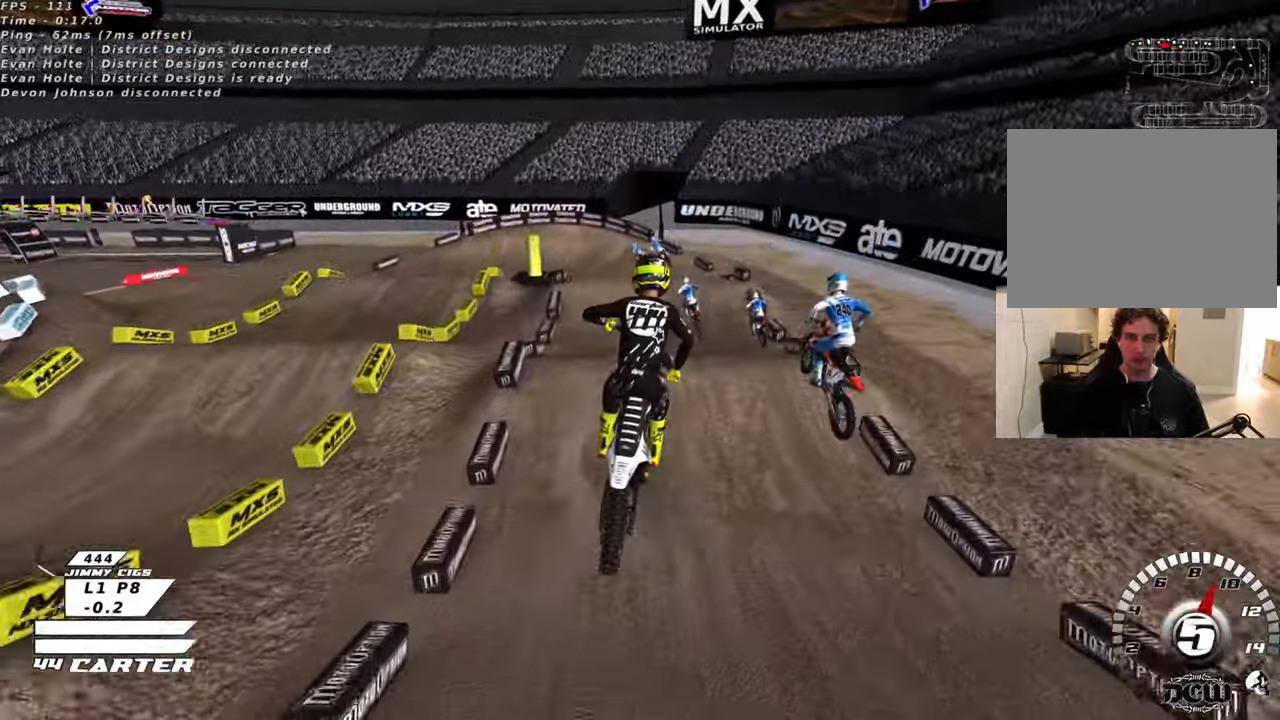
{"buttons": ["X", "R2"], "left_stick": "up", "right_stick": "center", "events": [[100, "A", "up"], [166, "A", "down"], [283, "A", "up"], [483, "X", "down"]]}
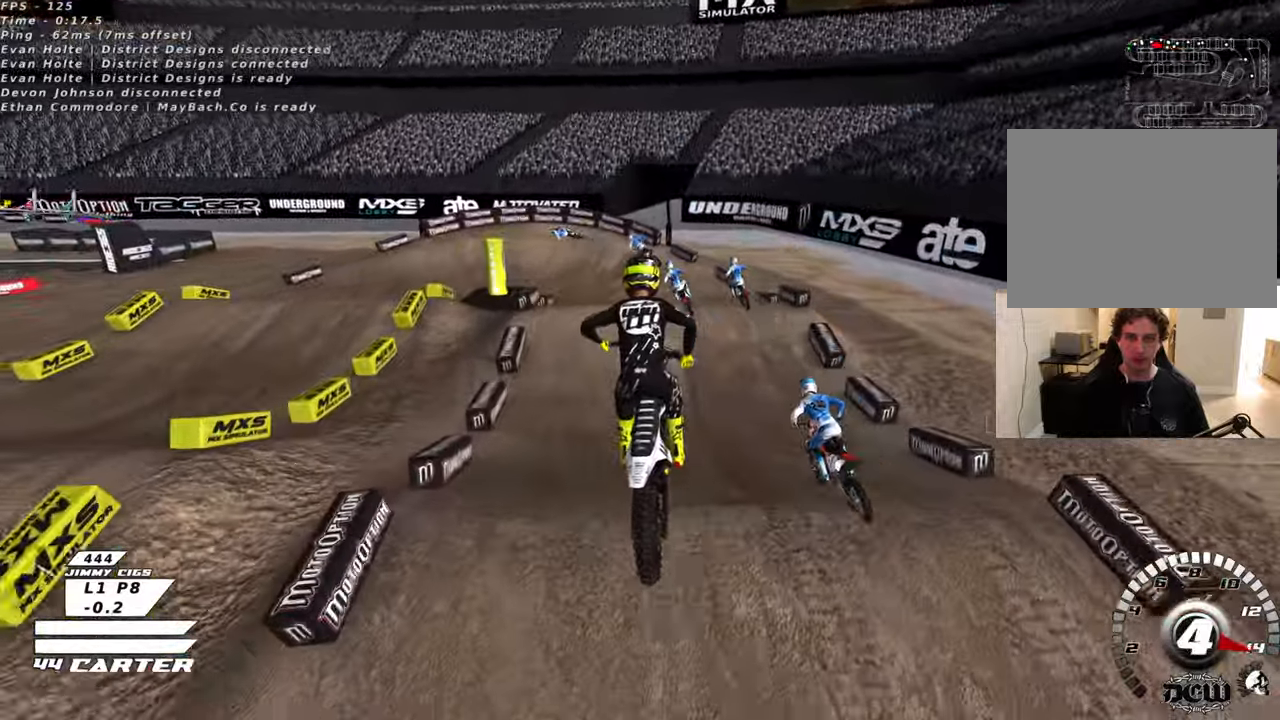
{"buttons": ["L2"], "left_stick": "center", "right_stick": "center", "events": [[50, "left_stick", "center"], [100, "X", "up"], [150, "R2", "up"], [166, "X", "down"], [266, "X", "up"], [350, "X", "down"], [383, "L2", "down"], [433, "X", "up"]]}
----
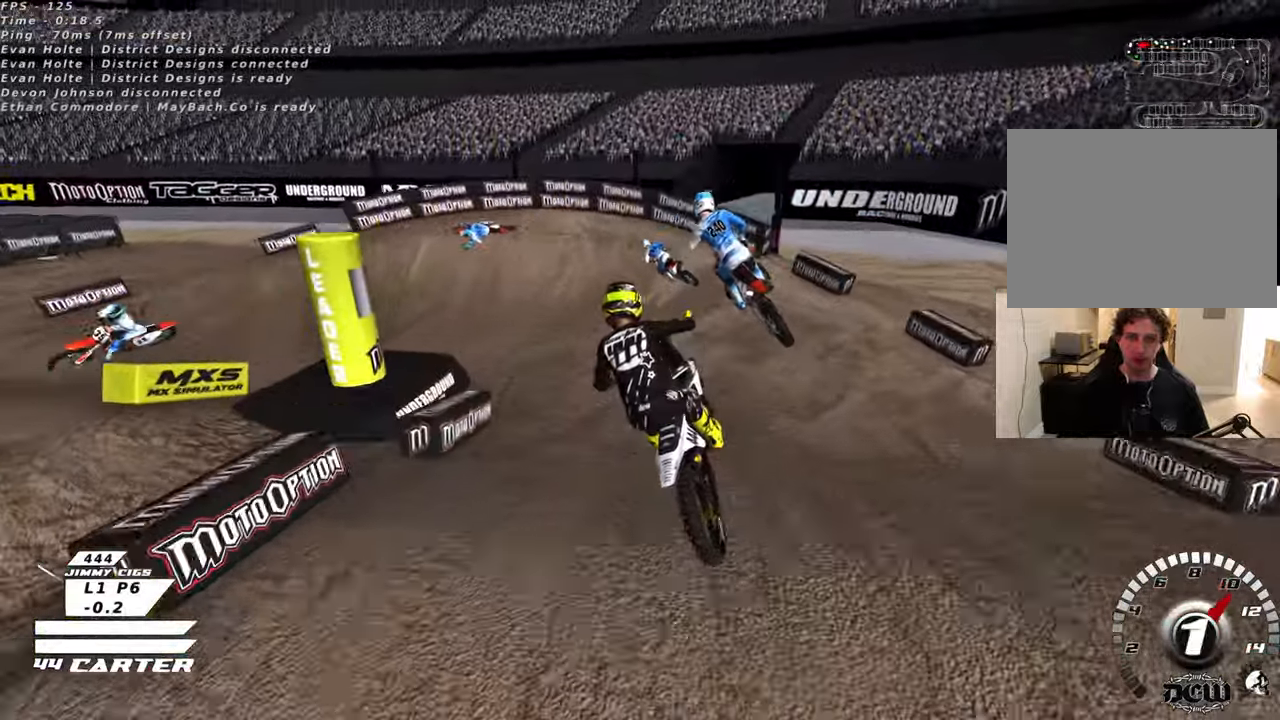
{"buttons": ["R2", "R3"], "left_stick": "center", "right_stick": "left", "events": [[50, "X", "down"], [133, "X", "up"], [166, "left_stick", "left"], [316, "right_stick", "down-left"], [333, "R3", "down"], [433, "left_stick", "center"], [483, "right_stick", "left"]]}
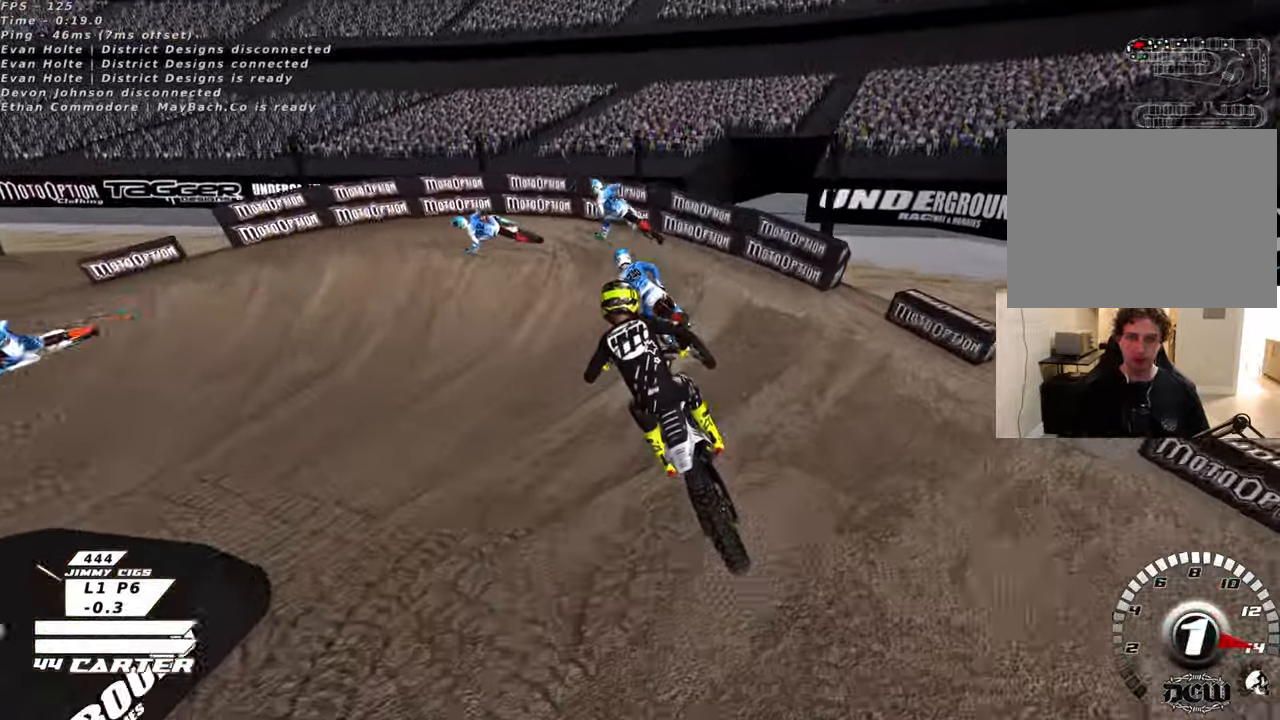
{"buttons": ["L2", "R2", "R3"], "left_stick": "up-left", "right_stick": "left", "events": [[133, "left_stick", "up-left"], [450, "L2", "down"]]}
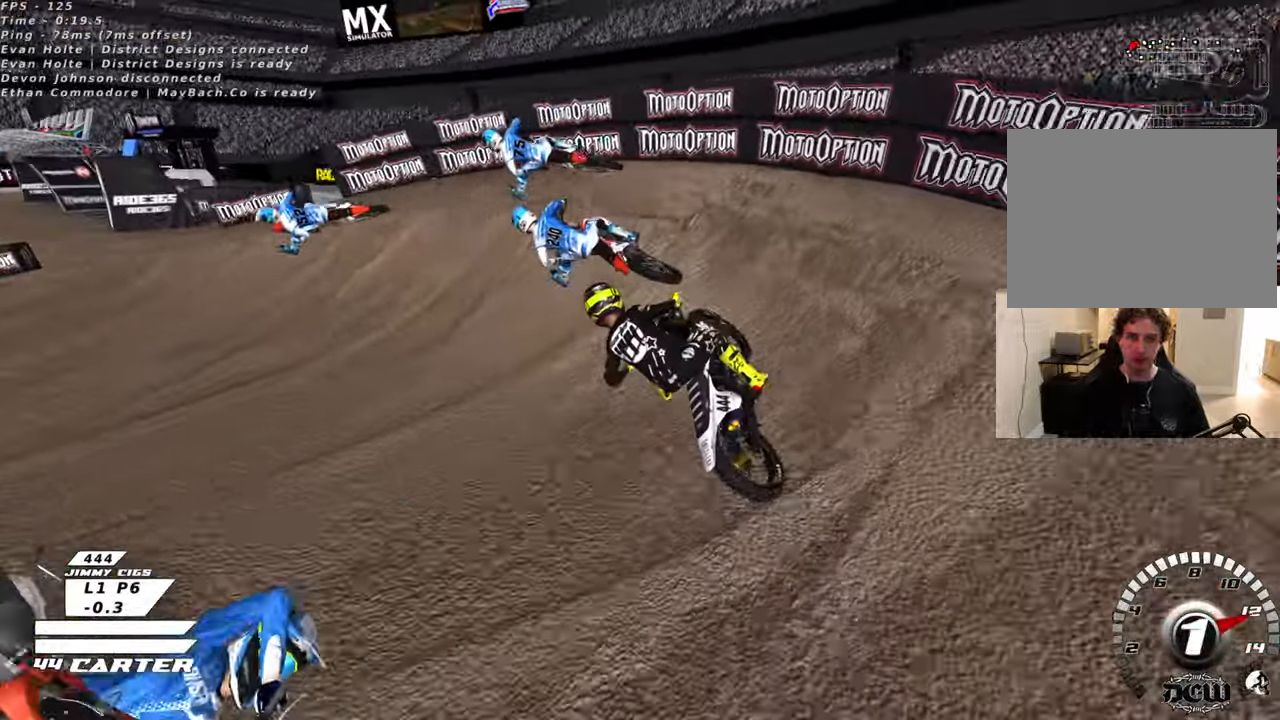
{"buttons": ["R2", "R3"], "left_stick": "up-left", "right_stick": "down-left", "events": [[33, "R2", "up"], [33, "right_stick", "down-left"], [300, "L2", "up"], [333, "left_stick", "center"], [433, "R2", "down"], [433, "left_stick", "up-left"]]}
----
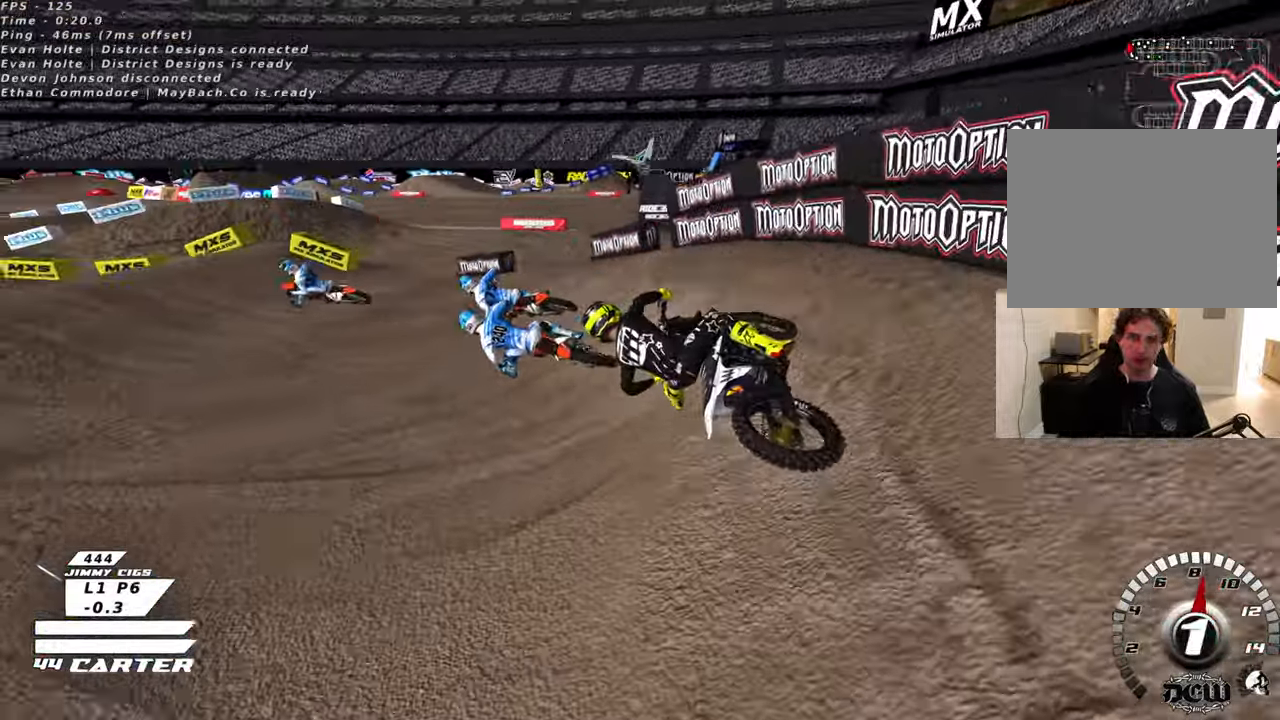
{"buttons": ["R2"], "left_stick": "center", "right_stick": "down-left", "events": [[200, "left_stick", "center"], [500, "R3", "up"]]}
----
Review the entries above and return every line where "center" appears.

COMPLETED EXERCISE ▸
{"buttons": ["X", "R2"], "left_stick": "up", "right_stick": "center", "events": [[100, "A", "up"], [166, "A", "down"], [283, "A", "up"], [483, "X", "down"]]}
{"buttons": ["L2"], "left_stick": "center", "right_stick": "center", "events": [[50, "left_stick", "center"], [100, "X", "up"], [150, "R2", "up"], [166, "X", "down"], [266, "X", "up"], [350, "X", "down"], [383, "L2", "down"], [433, "X", "up"]]}
{"buttons": ["R2", "R3"], "left_stick": "center", "right_stick": "left", "events": [[50, "X", "down"], [133, "X", "up"], [166, "left_stick", "left"], [316, "right_stick", "down-left"], [333, "R3", "down"], [433, "left_stick", "center"], [483, "right_stick", "left"]]}
{"buttons": ["R2", "R3"], "left_stick": "up-left", "right_stick": "down-left", "events": [[33, "R2", "up"], [33, "right_stick", "down-left"], [300, "L2", "up"], [333, "left_stick", "center"], [433, "R2", "down"], [433, "left_stick", "up-left"]]}
{"buttons": ["R2"], "left_stick": "center", "right_stick": "down-left", "events": [[200, "left_stick", "center"], [500, "R3", "up"]]}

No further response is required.